> _Work order_
Start at the line in the entries below that contains "135 246 4.76", stop at the line that contains "221 451 2.78", and output exactly the lines in that span, both ends included.

> _Extracted data_
+++++
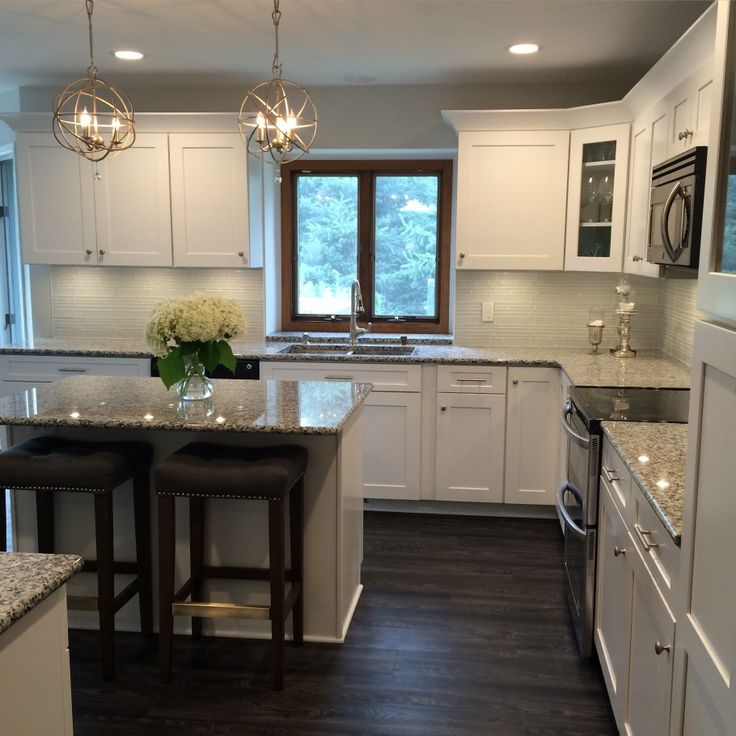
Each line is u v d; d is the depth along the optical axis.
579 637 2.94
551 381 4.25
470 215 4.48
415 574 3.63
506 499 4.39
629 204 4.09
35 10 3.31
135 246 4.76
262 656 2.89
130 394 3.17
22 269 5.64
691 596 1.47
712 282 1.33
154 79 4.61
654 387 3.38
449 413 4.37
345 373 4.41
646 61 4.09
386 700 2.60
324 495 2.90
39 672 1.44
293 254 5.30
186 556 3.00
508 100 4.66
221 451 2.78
+++++
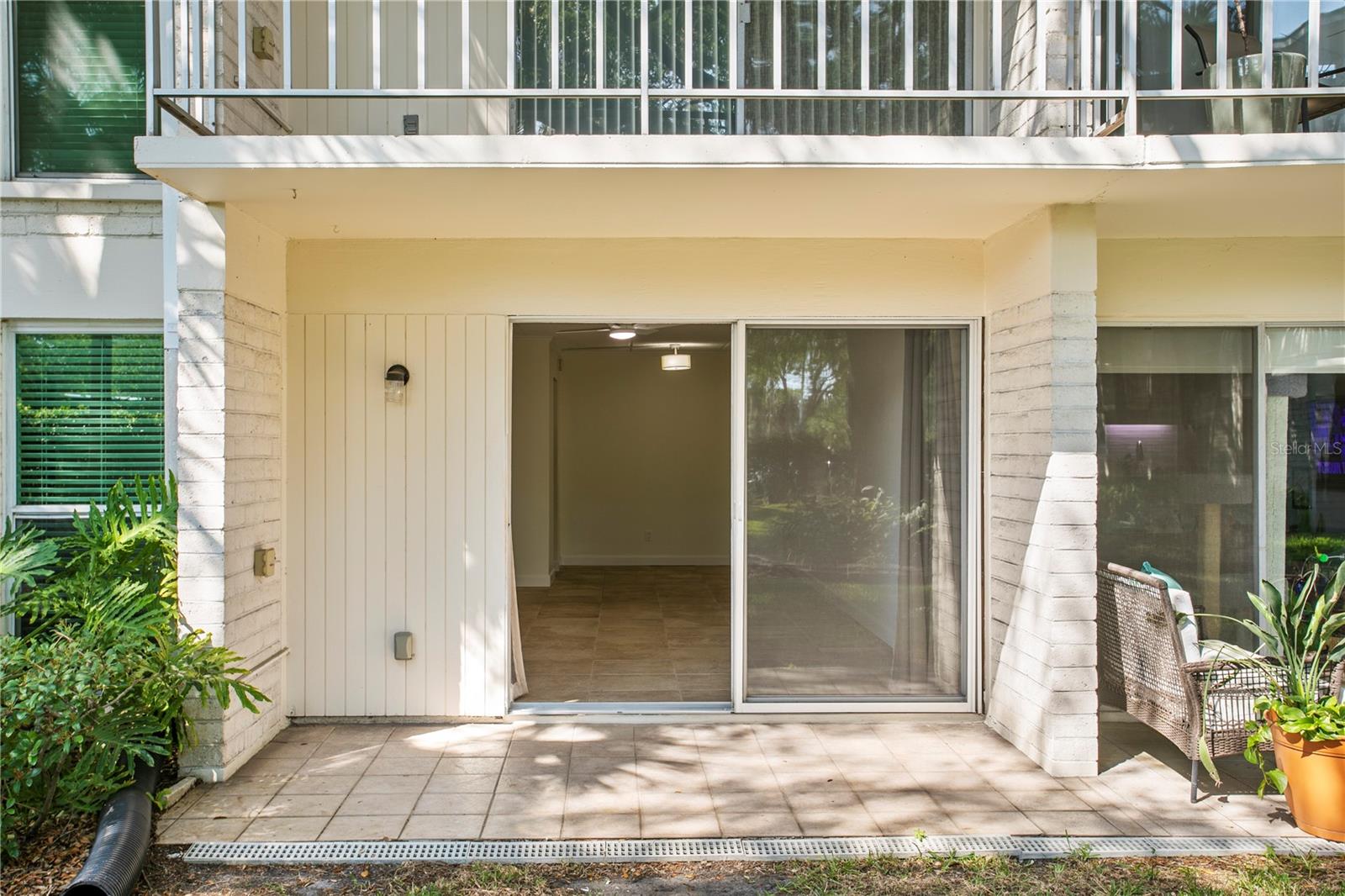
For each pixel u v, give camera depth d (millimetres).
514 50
+++++
> _Written solution_
135 246 4.76
262 656 2.89
130 394 3.17
22 269 5.64
691 596 1.47
712 282 1.33
154 79 4.61
654 387 3.38
449 413 4.37
345 373 4.41
646 61 4.09
386 700 2.60
324 495 2.90
39 672 1.44
293 254 5.30
186 556 3.00
508 100 4.66
221 451 2.78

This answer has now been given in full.